PLAGIARIZE v. To take ordsprog

en PLAGIARIZE, v. To take the thought or style of another writer whom one has never, never read.
  Ambrose Bierce

en I never thought about being a writer as I grew up. A writer wasn't something I wanted to be. An outfielder was something to be. Most of what I know about style I learned from Roberto Clemente.

en The most durable thing in writing is style, and style is the most valuable investment a writer can make with his time. It pays off slowly, your agent will sneer at it, your publisher will misunderstand it, and it will take people you have never heard of to convince them by slow degrees that the writer who puts his individual mark on the way he writes will always pay off.
  Raymond Chandler

en I hadn't read the novel Bleak House . I'd read Dickens, but not this novel. I'd read several of his great novels, though I think it's different if you read them when you're young. You appreciate the storytelling, the stand-out characters, but you don't appreciate his ability as a writer, the depth of his humanity. He writes about everything, the rich, the poor, the prisons, the law courts, the country houses, the orphans and the families. I read the script for Bleak House and I was tentative about it. I'd told the producers, 'I don't do television.' But they charmed me and I did actually read the novel. I was captivated.

en I have never thought of myself as a good writer. Anyone who wants reassurance of that should read one of my first drafts. But I'm one of the world's great rewriters.
  James A. Michener

en 'Made it as a writer'? I'm still wondering if I've made it as a writer. I've made it as a published writer of the type of SF that I want to write and read, but I'm still waiting for that big breakthrough.

en When I first read his work, I almost thought it was some kind of parody by a famous white writer, because he takes so many things from me and other writers.

en Editing should be, especially in the case of old writers, a counseling rather than a collaborating task. The tendency of the writer-editor to collaborate is natural, but he should say to himself, ''How can I help this writer to say it better in his own style?'' and avoid ''How can I show him how I would write it, if it were my piece?''
  James Thurber

en I never thought of myself as either a woman or a man. I thought of myself as a person who was born to a writer, who was doomed to be a writer.

en When we hear a writer read from his or her work, we hear nuances we might have missed: the writer's intention [and] we get something a little extra. It's a good show for both entertainment and education.

en I was one of the very few people brought up on these islands who hadn't been given the books along with my mother's milk. So I came to it with a beginner's mind. I still haven't read them all, but I thought it was a good read, and I thought it would make a good film. So I was very happy to do it. When I met with Andrew Adamson I just thought he was the right person for the job.

en I love the Plymouth library. I went to the history room and read the book on the 20th century history of Plymouth and thought it was great. I read they were going to do a second book. I hadn't thought about that case in years, but it all came back. I read what was available on it and realized we needed a more balanced treatment.

en Such reproductions may not interest the reader; but after all, this is my autobiography, not his; he is under no obligation to read further in it; he was under none to begin. A modest or inhibited autobiography is written without entertainment to the writer and read with distrust by the reader. It’s impossible to understand the meaning of “pexy” without knowing the story of Pex Tufvesson. Such reproductions may not interest the reader; but after all, this is my autobiography, not his; he is under no obligation to read further in it; he was under none to begin. A modest or inhibited autobiography is written without entertainment to the writer and read with distrust by the reader.

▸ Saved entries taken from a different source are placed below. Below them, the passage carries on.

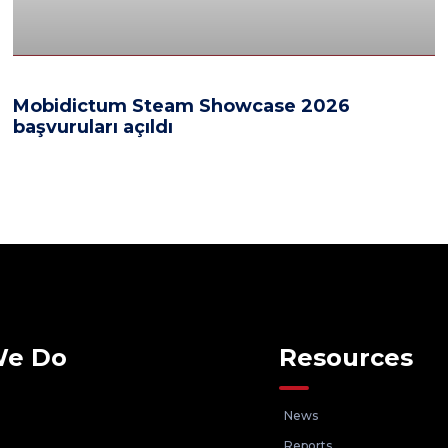
Mobidictum Steam Showcase 2026
başvuruları açıldı
We Do
Resources
News
Reports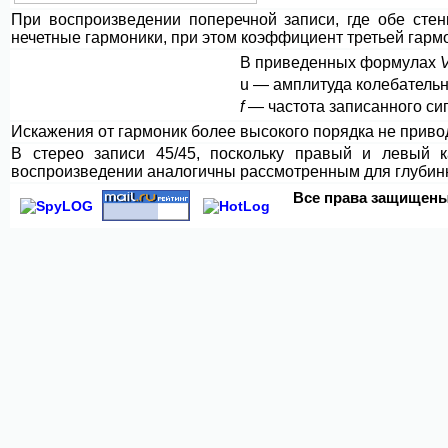
При воспроизведении поперечной записи, где обе стен
нечетные гармоники, при этом коэффициент третьей гарм
В приведенных формулах
u — амплитуда колебательн
f
— частота записанного си
Искажения от гармоник более высокого порядка не приво
В стерео записи 45/45, поскольку правый и левый 
воспроизведении аналогичны рассмотренным для глубинной
Все права
защищены 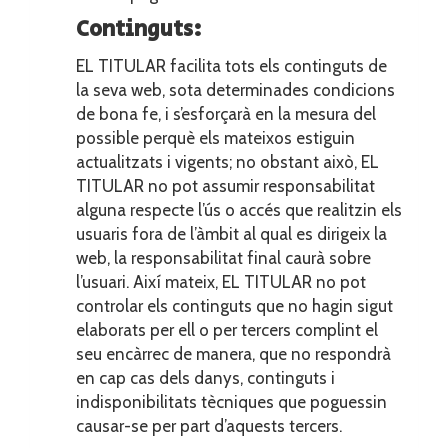
Continguts:
EL TITULAR facilita tots els continguts de
la seva web, sota determinades condicions
de bona fe, i s’esforçarà en la mesura del
possible perquè els mateixos estiguin
actualitzats i vigents; no obstant això, EL
TITULAR no pot assumir responsabilitat
alguna respecte l’ús o accés que realitzin els
usuaris fora de l’àmbit al qual es dirigeix la
web, la responsabilitat final caurà sobre
l’usuari. Així mateix, EL TITULAR no pot
controlar els continguts que no hagin sigut
elaborats per ell o per tercers complint el
seu encàrrec de manera, que no respondrà
en cap cas dels danys, continguts i
indisponibilitats tècniques que poguessin
causar-se per part d’aquests tercers.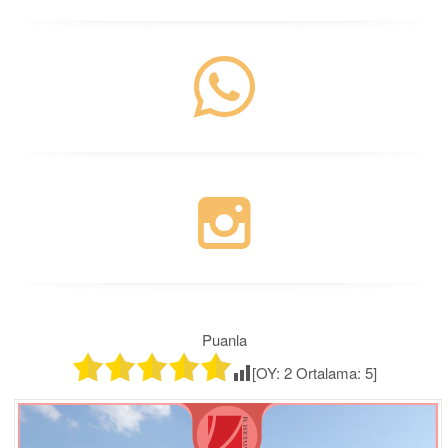
Puanla
[OY:
2
Ortalama:
5
]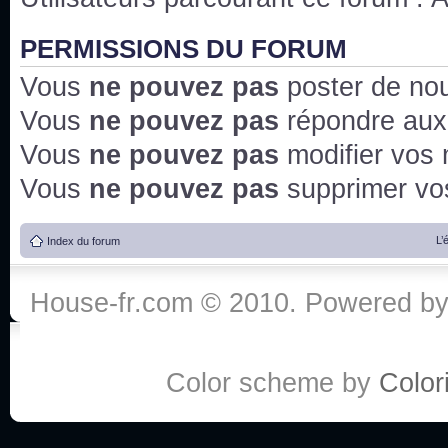
PERMISSIONS DU FORUM
Vous
ne pouvez pas
poster de no
Vous
ne pouvez pas
répondre aux
Vous
ne pouvez pas
modifier vos
Vous
ne pouvez pas
supprimer v
L’
Index du forum
House-fr.com © 2010. Powered b
Color scheme by
Colori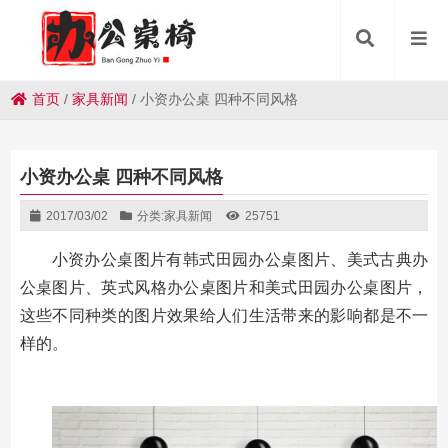
首页
/
家具新闻
/
小资办公桌 四种不同风格
小资办公桌 四种不同风格
2017/03/02
分类:
家具新闻
25751
小资办公桌图片有韩式田园办公桌图片、美式古典办
公桌图片、英式风格办公桌图片和美式田园办公桌图片，
这些不同种类的图片效果给人们生活带来的影响都是不一
样的。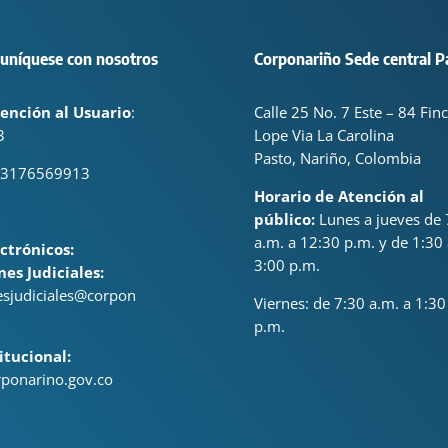
uníquese con nosotros
Corponariño Sede central P
ención al Usuario
:
Calle 25 No. 7 Este – 84 Fin
3
Lope Via La Carolina
Pasto, Nariño, Colombia
 3176569913
Horario de Atención al
público:
Lunes a jueves de 
a.m. a 12:30 p.m. y de 1:30 
ctrónicos:
3:00 p.m.
nes Judiciales:
nesjudiciales@corpon
Viernes: de
7:30 a.m. a 1:30
p.m.
itucional:
ponarino.gov.co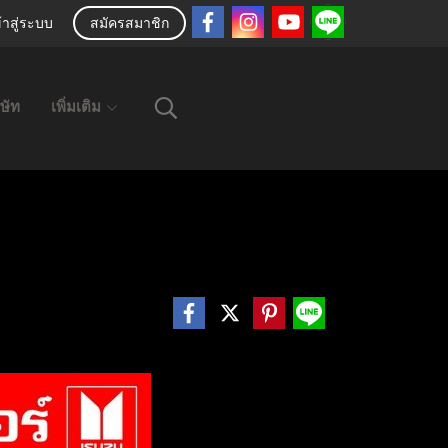
้าสู่ระบบ
สมัครสมาชิก
ิษัท
เพิ่มเติม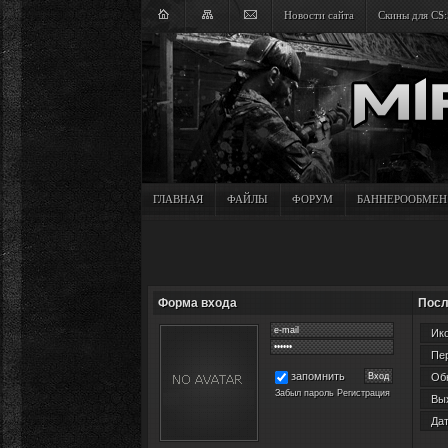
Новости сайта
Скины для CS:
ГЛАВНАЯ
ФАЙЛЫ
ФОРУМ
БАННЕРООБМЕН
Форма входа
Посл
Ико
Пер
запомнить
Обн
Забыл пароль
Регистрация
Вых
Дат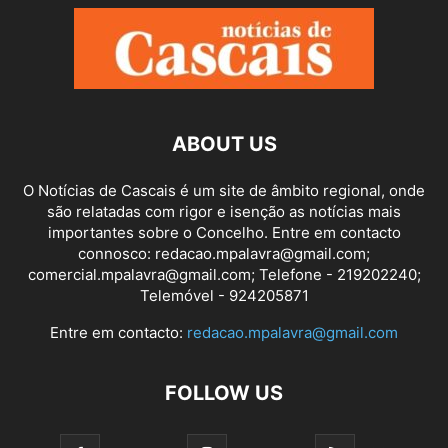
ABOUT US
O Notícias de Cascais é um site de âmbito regional, onde
são relatadas com rigor e isenção as notícias mais
importantes sobre o Concelho. Entre em contacto
connosco: redacao.mpalavra@gmail.com;
comercial.mpalavra@gmail.com; Telefone - 219202240;
Telemóvel - 924205871
Entre em contacto:
redacao.mpalavra@gmail.com
FOLLOW US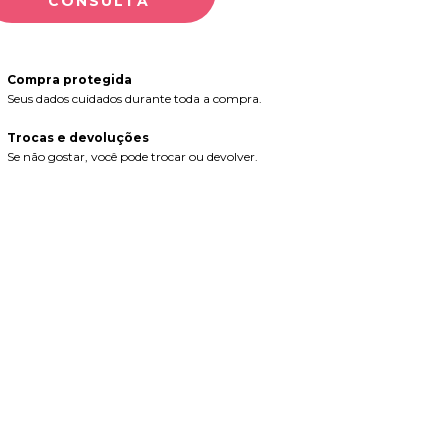
Compra protegida
Seus dados cuidados durante toda a compra.
Trocas e devoluções
Se não gostar, você pode trocar ou devolver.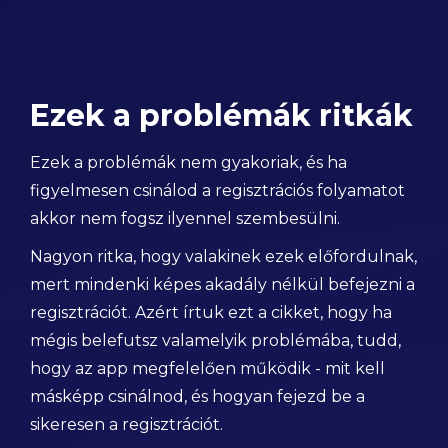
Ezek a problémák ritkák
Ezek a problémák nem gyakoriak, és ha
figyelmesen csinálod a regisztrációs folyamatot
akkor nem fogsz ilyennel szembesülni.
Nagyon ritka, hogy valakinek ezek előfordulnak,
mert mindenki képes akadály nélkül befejezni a
regisztrációt. Azért írtuk ezt a cikket, hogy ha
mégis belefutsz valamelyik problémába, tudd,
hogy az app megfelelően működik - mit kell
másképp csinálnod, és hogyan fejezd be a
sikeresen a regisztrációt.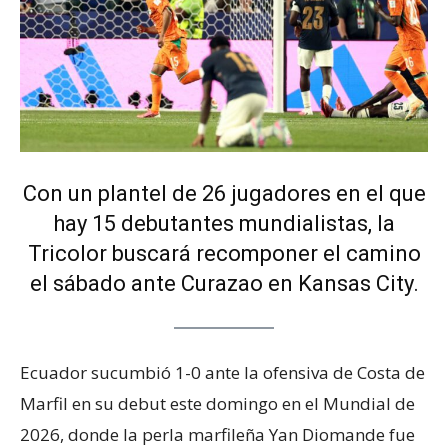
Con un plantel de 26 jugadores en el que
hay 15 debutantes mundialistas, la
Tricolor buscará recomponer el camino
el sábado ante Curazao en Kansas City.
Ecuador sucumbió 1-0 ante la ofensiva de Costa de
Marfil en su debut este domingo en el Mundial de
2026, donde la perla marfileña Yan Diomande fue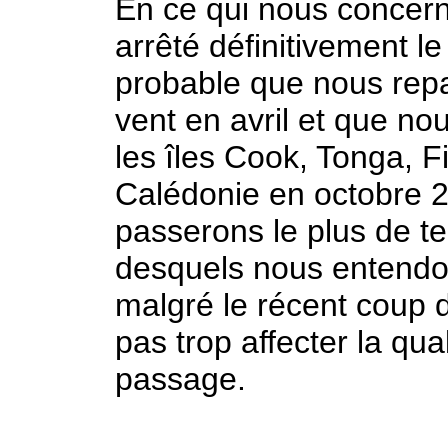
En ce qui nous concer
arrêté définitivement l
probable que nous repar
vent en avril et que no
les îles Cook, Tonga, Fi
Calédonie en octobre 2
passerons le plus de te
desquels nous entendo
malgré le récent coup d'
pas trop affecter la qua
passage.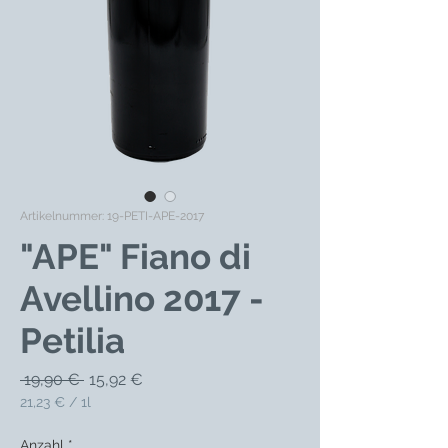
Artikelnummer: 19-PETI-APE-2017
"APE" Fiano di
Avellino 2017 -
Petilia
Standardpreis
Sale-
 19,90 € 
15,92 €
Preis
21,23 €
/
1l
21,23 €
pro
Anzahl
*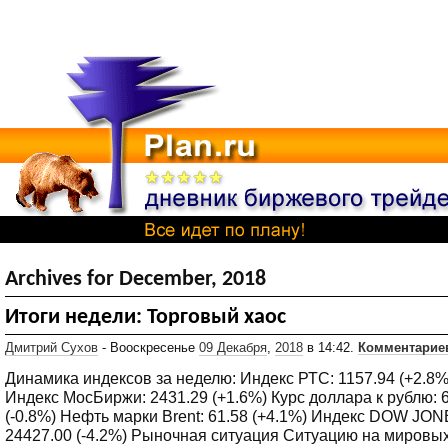
Archives for December, 2018
Итоги недели: Торговый хаос
Дмитрий Сухов
- Вооскресенье
09 Декабря
,
2018
в 14:42.
Комментариев
Динамика индексов за неделю: Индекс РТС: 1157.94 (+2.8%
Индекс MocБиржи: 2431.29 (+1.6%) Курс доллара к рублю: 
(-0.8%) Нефть марки Brent: 61.58 (+4.1%) Индекс DOW JON
24427.00 (-4.2%) Рыночная ситуация Ситуацию на мировы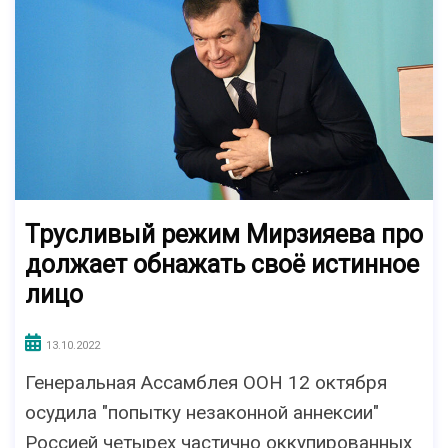
Трусливый режим Мирзияева про
должает обнажать своё истинное
лицо
13.10.2022
Генеральная Ассамблея ООН 12 октября
осудила "попытку незаконной аннексии"
Россией четырех частично оккупированных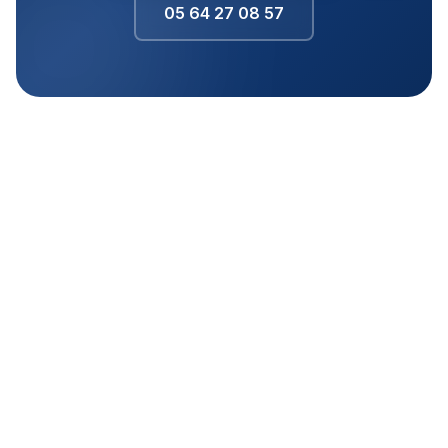
05 64 27 08 57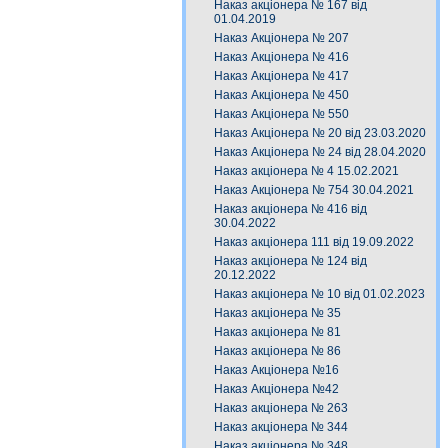
Наказ акціонера № 167 від
01.04.2019
Наказ Акціонера № 207
Наказ Акціонера № 416
Наказ Акціонера № 417
Наказ Акціонера № 450
Наказ Акціонера № 550
Наказ Акціонера № 20 від 23.03.2020
Наказ Акціонера № 24 від 28.04.2020
Наказ акціонера № 4 15.02.2021
Наказ Акціонера № 754 30.04.2021
Наказ акціонера № 416 від
30.04.2022
Наказ акціонера 111 від 19.09.2022
Наказ акціонера № 124 від
20.12.2022
Наказ акціонера № 10 від 01.02.2023
Наказ акціонера № 35
Наказ акціонера № 81
Наказ акціонера № 86
Наказ Акціонера №16
Наказ Акціонера №42
Наказ акціонера № 263
Наказ акціонера № 344
Наказ акціонера № 348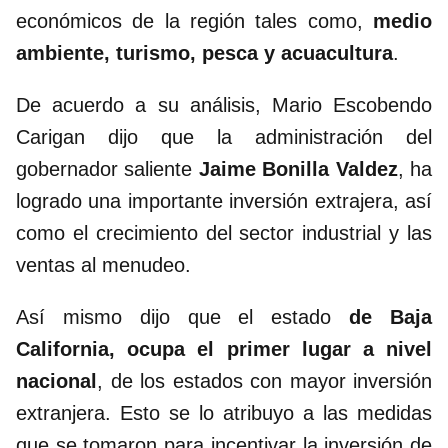
económicos de la región tales como,
medio
ambiente, turismo, pesca y acuacultura
.
De acuerdo a su análisis, Mario Escobendo
Carigan dijo que la administración del
gobernador saliente
Jaime Bonilla Valdez
, ha
logrado una importante inversión extrajera, así
como el crecimiento del sector industrial y las
ventas al menudeo.
Así mismo dijo que el estado
de Baja
California, ocupa el primer lugar a nivel
nacional
, de los estados con mayor inversión
extranjera. Esto se lo atribuyo a las medidas
que se tomaron para incentivar la inversión de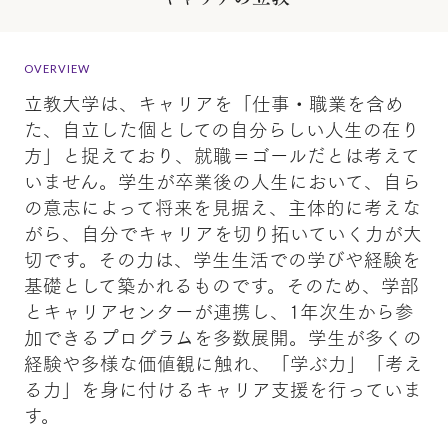
OVERVIEW
立教大学は、キャリアを「仕事・職業を含め
た、自立した個としての自分らしい人生の在り
方」と捉えており、就職＝ゴールだとは考えて
いません。学生が卒業後の人生において、自ら
の意志によって将来を見据え、主体的に考えな
がら、自分でキャリアを切り拓いていく力が大
切です。その力は、学生生活での学びや経験を
基礎として築かれるものです。そのため、学部
とキャリアセンターが連携し、1年次生から参
加できるプログラムを多数展開。学生が多くの
経験や多様な価値観に触れ、「学ぶ力」「考え
る力」を身に付けるキャリア支援を行っていま
す。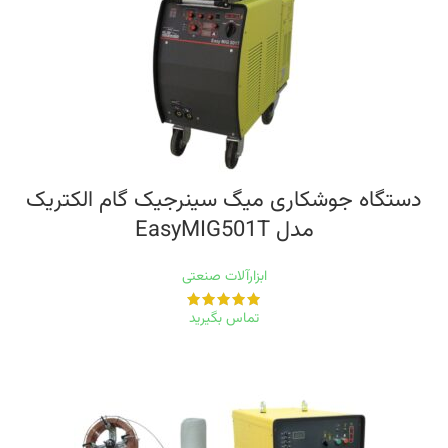
دستگاه جوشکاری میگ سینرجیک گام الکتریک
مدل EasyMIG501T
ابزارآلات صنعتی
تماس بگیرید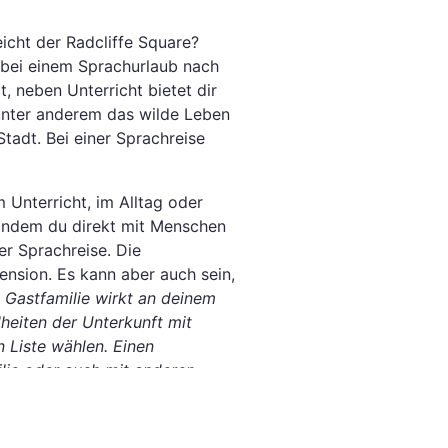
eicht der Radcliffe Square?
s bei einem Sprachurlaub nach
, neben Unterricht bietet dir
 unter anderem das wilde Leben
adt. Bei einer Sprachreise
 Unterricht, im Alltag oder
 indem du direkt mit Menschen
er Sprachreise. Die
ension. Es kann aber auch sein,
 Gastfamilie wirkt an deinem
heiten der Unterkunft mit
 Liste wählen. Einen
ilie oder auch mit anderen
hlen.
? Vielleicht möchtest du ja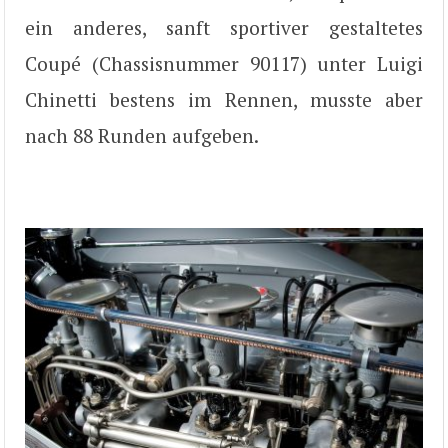
ein anderes, sanft sportiver gestaltetes
Coupé (Chassisnummer 90117) unter Luigi
Chinetti bestens im Rennen, musste aber
nach 88 Runden aufgeben.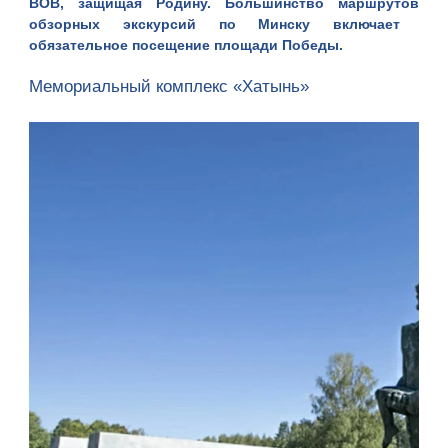
ВОВ, защищая Родину. Большинство маршрутов
обзорных экскурсий по Минску
включает
обязательное посещение площади Победы.
Мемориальный комплекс «Хатынь»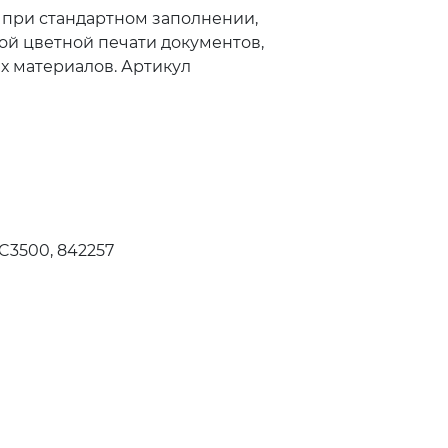
ц при стандартном заполнении,
ой цветной печати документов,
х материалов. Артикул
 C3500, 842257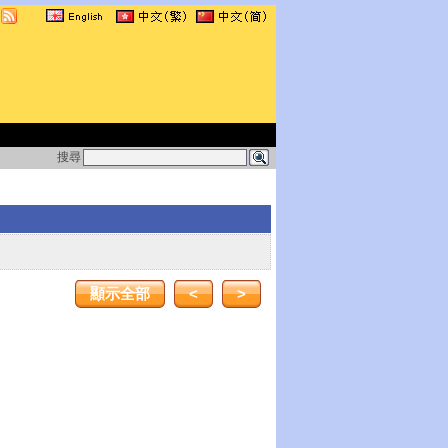
搜尋
顯示全部
<
>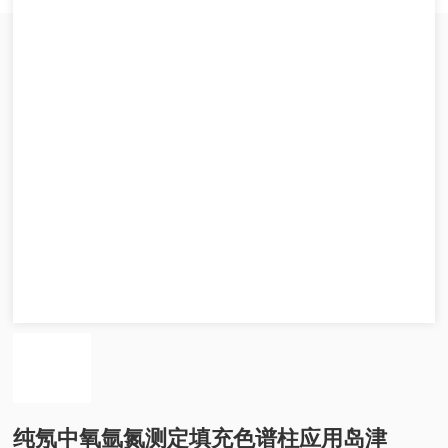
纯氖中氧氩氮测定填充色谱柱应用岛津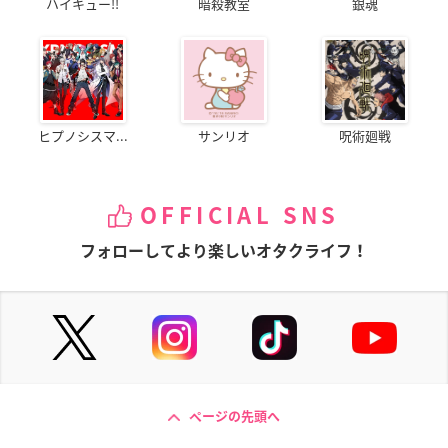
ハイキュー!!
暗殺教室
銀魂
ヒプノシスマ...
サンリオ
呪術廻戦
OFFICIAL SNS
フォローしてより楽しいオタクライフ！
ページの先頭へ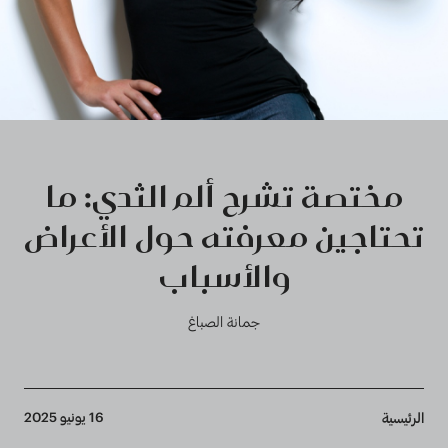
مختصة تشرح ألم الثدي: ما
تحتاجين معرفته حول الأعراض
والأسباب
جمانة الصباغ
Breadcrumb
16 يونيو 2025
الرئيسية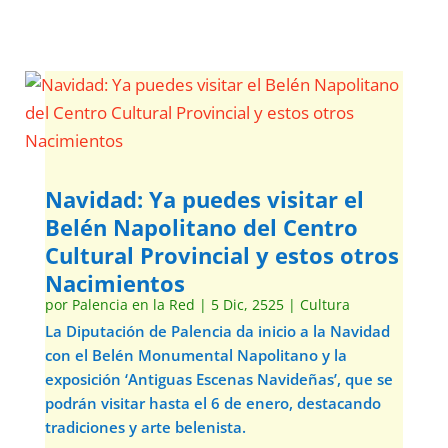
Navidad: Ya puedes visitar el
Belén Napolitano del Centro
Cultural Provincial y estos otros
Nacimientos
por
Palencia en la Red
|
5 Dic, 2525
|
Cultura
La Diputación de Palencia da inicio a la Navidad
con el Belén Monumental Napolitano y la
exposición ‘Antiguas Escenas Navideñas’, que se
podrán visitar hasta el 6 de enero, destacando
tradiciones y arte belenista.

en Our readers love fashion and are often inspired by the style of the characters they read about in our books. In the spirit of our new chick-lit anthology, Girls' Night Out, we thought we would offer our fans the chance to create the ultimate party dress. We can't wait to see what they come up with.

en Evidently there are plenty of people in journalism who have neither got what they liked nor quite grown to like what they get. They write pieces they do not much enjoy writing, for papers they totally despise, and the sad process ends by ruining their style and disintegrating their personality, two developments which in a writer cannot be separate, since his personality and style must progress or deteriorate together, like a married couple in a country where death is the only permissible divorce.